Когда мы шли по последнему лестничному пролету, Датура подвела итог:
— Это было удивительно. Голос в цепях тональностью полностью соответствовал голосу швеи, когда она еще живая лежала на черном камне.
— У нее было имя?
— У кого?
— У швеи.
— А что?
— У нее было имя? — повторил я.
— Я уверена, что было. Одно из этих странных гаитянских имен. Но дело в том, что ti bon ange не материализовался ни в каком виде. Я же хочу видеть. Но там ничего не увидела. Вот это меня разочаровало.
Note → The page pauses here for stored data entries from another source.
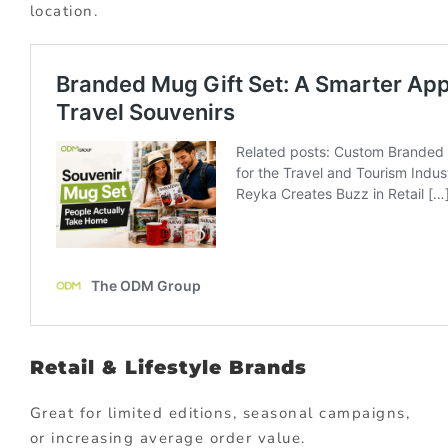
location.
Retail & Lifestyle Brands
Great for limited editions, seasonal campaigns,
or increasing average order value.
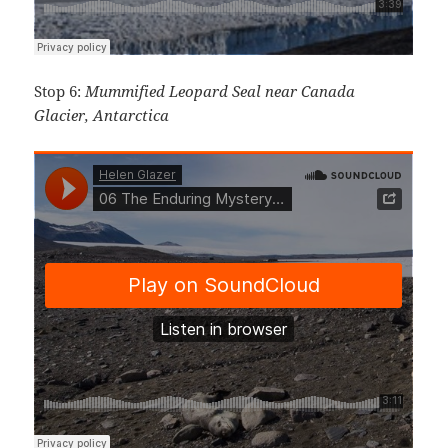
Stop 6:
Mummified Leopard Seal near Canada
Glacier, Antarctica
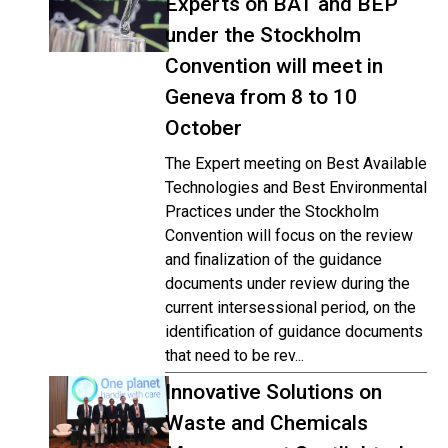
Experts on BAT and BEP
under the Stockholm
Convention will meet in
Geneva from 8 to 10
October
The Expert meeting on Best Available
Technologies and Best Environmental
Practices under the Stockholm
Convention will focus on the review
and finalization of the guidance
documents under review during the
current intersessional period, on the
identification of guidance documents
that need to be rev...
Innovative Solutions on
Waste and Chemicals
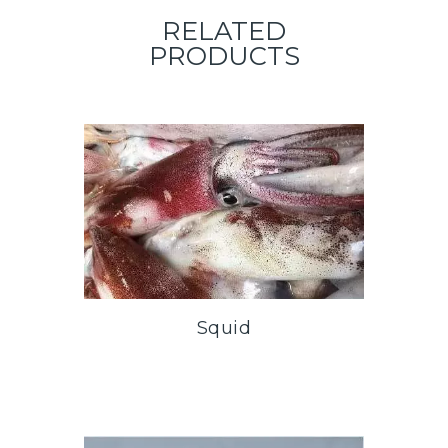
RELATED
PRODUCTS
Squid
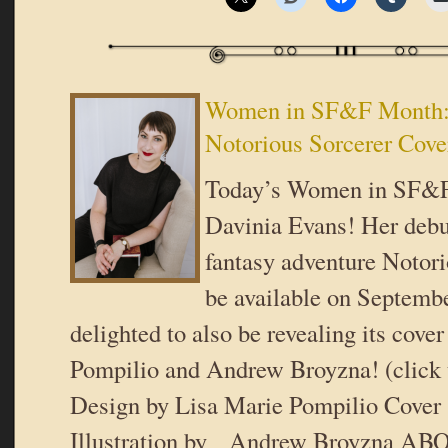
Women in SF&F Month:
Notorious Sorcerer Cove
Today’s Women in SF&F
Davinia Evans! Her debut
fantasy adventure Notori
be available on Septem
delighted to also be revealing its cove
Pompilio and Andrew Broyzna! (click 
Design by Lisa Marie Pompilio Cover 
Illustration by Andrew Broyzna A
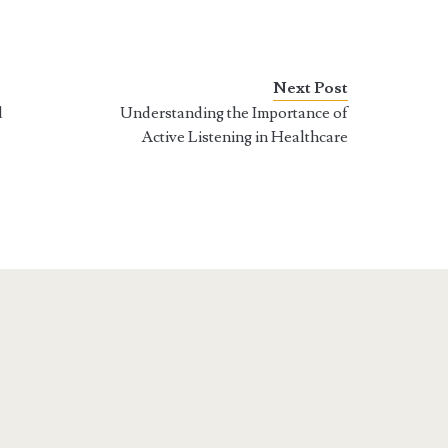
Next Post
d
Understanding the Importance of
Active Listening in Healthcare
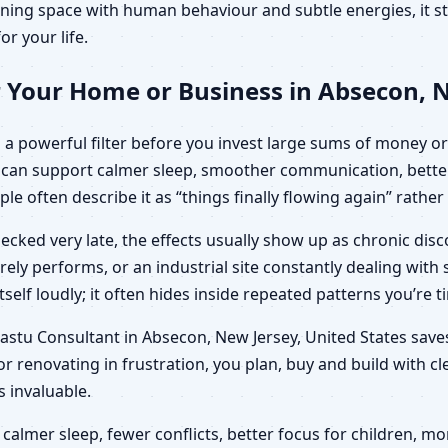
ning space with human behaviour and subtle energies, it sto
or your life.
 Your Home or Business in Absecon, N
a powerful filter before you invest large sums of money or 
ut can support calmer sleep, smoother communication, bette
ple often describe it as “things finally flowing again” rathe
ecked very late, the effects usually show up as chronic di
arely performs, or an industrial site constantly dealing wit
elf loudly; it often hides inside repeated patterns you’re t
 Vastu Consultant in Absecon, New Jersey, United States sa
r renovating in frustration, you plan, buy and build with c
invaluable.
calmer sleep, fewer conflicts, better focus for children,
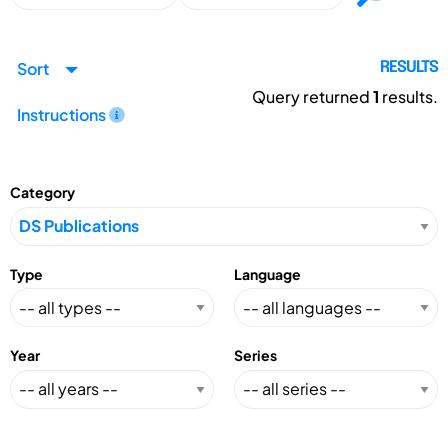
Sort
RESULTS
Query returned
1
results.
Instructions
Category
Type
Language
Year
Series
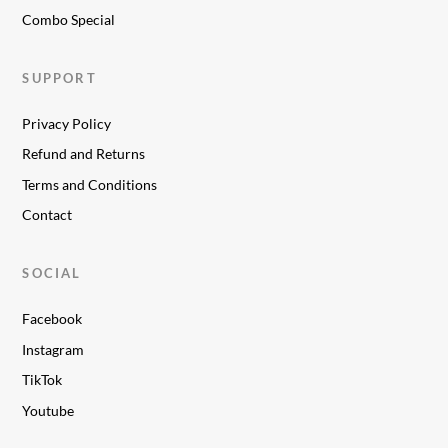
Combo Special
SUPPORT
Privacy Policy
Refund and Returns
Terms and Conditions
Contact
SOCIAL
Facebook
Instagram
TikTok
Youtube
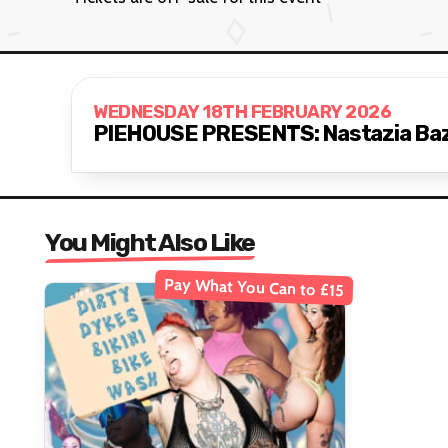
WEDNESDAY 18TH FEBRUARY 2026
PIEHOUSE PRESENTS: Nastazia Bazil
You Might Also Like
Pay What You Can to £15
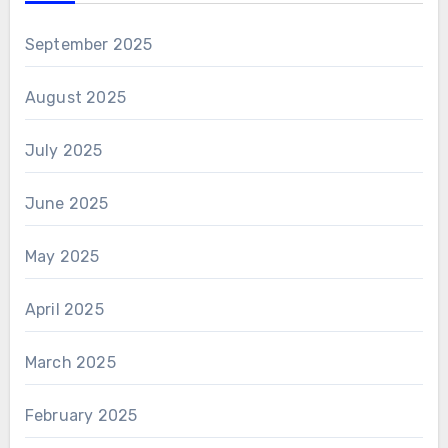
September 2025
August 2025
July 2025
June 2025
May 2025
April 2025
March 2025
February 2025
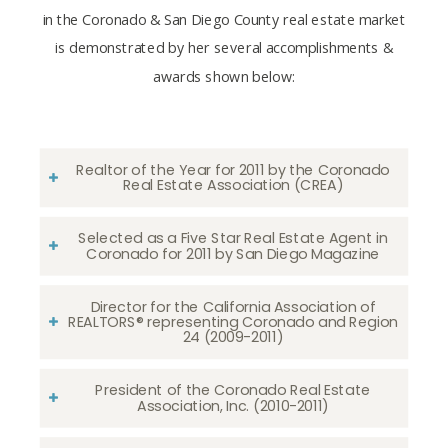
in the Coronado & San Diego County real estate market
is demonstrated by her several accomplishments &
awards shown below:
Realtor of the Year for 2011 by the Coronado
Real Estate Association (CREA)
Selected as a Five Star Real Estate Agent in
Coronado for 2011 by San Diego Magazine
Director for the California Association of
REALTORS® representing Coronado and Region
24 (2009-2011)
President of the Coronado Real Estate
Association, Inc. (2010-2011)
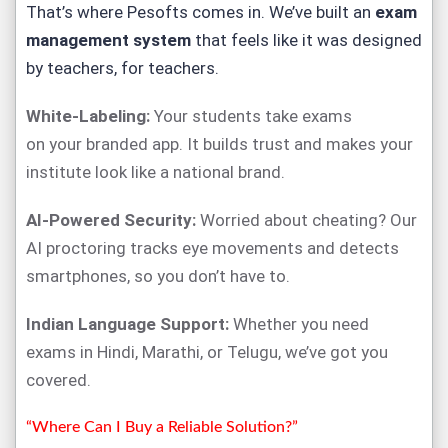
That’s where
Pesofts
comes in. We’ve built an
exam
management system
that feels like it was designed
by teachers, for teachers.
White-Labeling:
Your students take exams
on
your
branded app. It builds trust and makes your
institute look like a national brand.
AI-Powered Security:
Worried about cheating? Our
AI proctoring tracks eye movements and detects
smartphones, so you don’t have to.
Indian Language Support:
Whether you need
exams in Hindi, Marathi, or Telugu, we’ve got you
covered.
“Where Can I Buy a Reliable Solution?”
Я хочу увидеть!
Всякий раз, повторяя: «Я хочу видеть», голосом она не отличалась от обиженного ребенка.
— Ты не разочаруешь меня, Одд Томас?
— Нет.
Мы добрались до первого этажа, и Роберт продолжал идти первым, разве что поднял лампу Коулмана чуть выше, чем на лестнице.
По пути к залу казино я старался как можно лучше запомнить маршрут, петляющий между грудами мусора, кирпичей и обгорелых остовов мебели.
Глава 36
В темном, без единого окна зале казино симпатичный мужчина с редеющими волосами сидел за одним из двух оставшихся столов для «блэк-джека», там, где я увидел его впервые, где он просидел пять лет в ожидании очередной сдачи карт.
Он улыбнулся мне и кивнул, но нахмурился, переведя взгляд на Датуру и ее мальчиков.
По моему требованию Роберт и Андре поставили лампы Коулмана на пол, на расстоянии примерно в двадцать футов. Я попросил внести кое-какие коррективы: одну лампу передвинуть на фут ближе к первой, вторую — на шесть дюймов левее, как будто точное местоположение ламп имело важное значение для ритуала, который я намеревался совершить. Все это делалось исключительно для Датуры, чтобы убедить ее, что идет процесс и она должна проявить терпение.
Конечно же, периферия зала осталась в темноте, но в центре света для моих целей вполне хватало.
— В казино погибло шестьдесят четыре человека, — сообщила мне Датура. — Кое-где температура была такой высокой, что сгорали даже кости.
Терпеливый игрок в «блэк-джек» пока оставался единственным призраком, которого я видел. Со временем обязательно подтянулись бы и остальные, в этом у меня сомнений не было, все, кто продолжал цепляться за этот мир.
— Беби, посмотри на эти расплавившиеся игровые автоматы. Казино всегда их расхваливают, говорят, что они аж раскаляются, такая у них популярность, но на этот раз они раскалились в прямом смысле этого слова.
Из восьми призраков, которых я видел ранее, только один мог мне помочь.
— Здесь нашли останки пожилой женщины. Землетрясение опрокинуло ряд игровых автоматов, и они ее придавили.
Я не хотел слушать эти жуткие подробности. Но уже знал, что она не остановится, пока не посвятит меня во все нюансы.
— Ее останки до такой степени перемешались с расплавленным металлом и пластиком, что коронер не смог отделить их.
Среди запахов древесного угля, серы и мириад токсичных химикалий я уловил все тот же полугрибной-полумясной запах с лестницы. Он то появлялся, то исчезал, но имел место быть, не являлся плодом моего воображения.
— Коронер полагал, что старуху нужно кремировать, поскольку она и так наполовину сгорела, да и только таким образом ее можно было отделить от расплавившегося игрального автомата.
Из тени вышла пожилая дама с вытянутым лицом и пустыми глазами. Возможно, та самая, которую придавили однорукие бандиты.
— Но ее родственники, они не захотели кремации, потребовали обычных похорон.
Краем глаза я уловил движение, повернулся и увидел официантку коктейль-холла в наряде индейской принцессы. Мне стало грустно. Я думал (и надеялся), что она смогла наконец-то покинуть этот мир.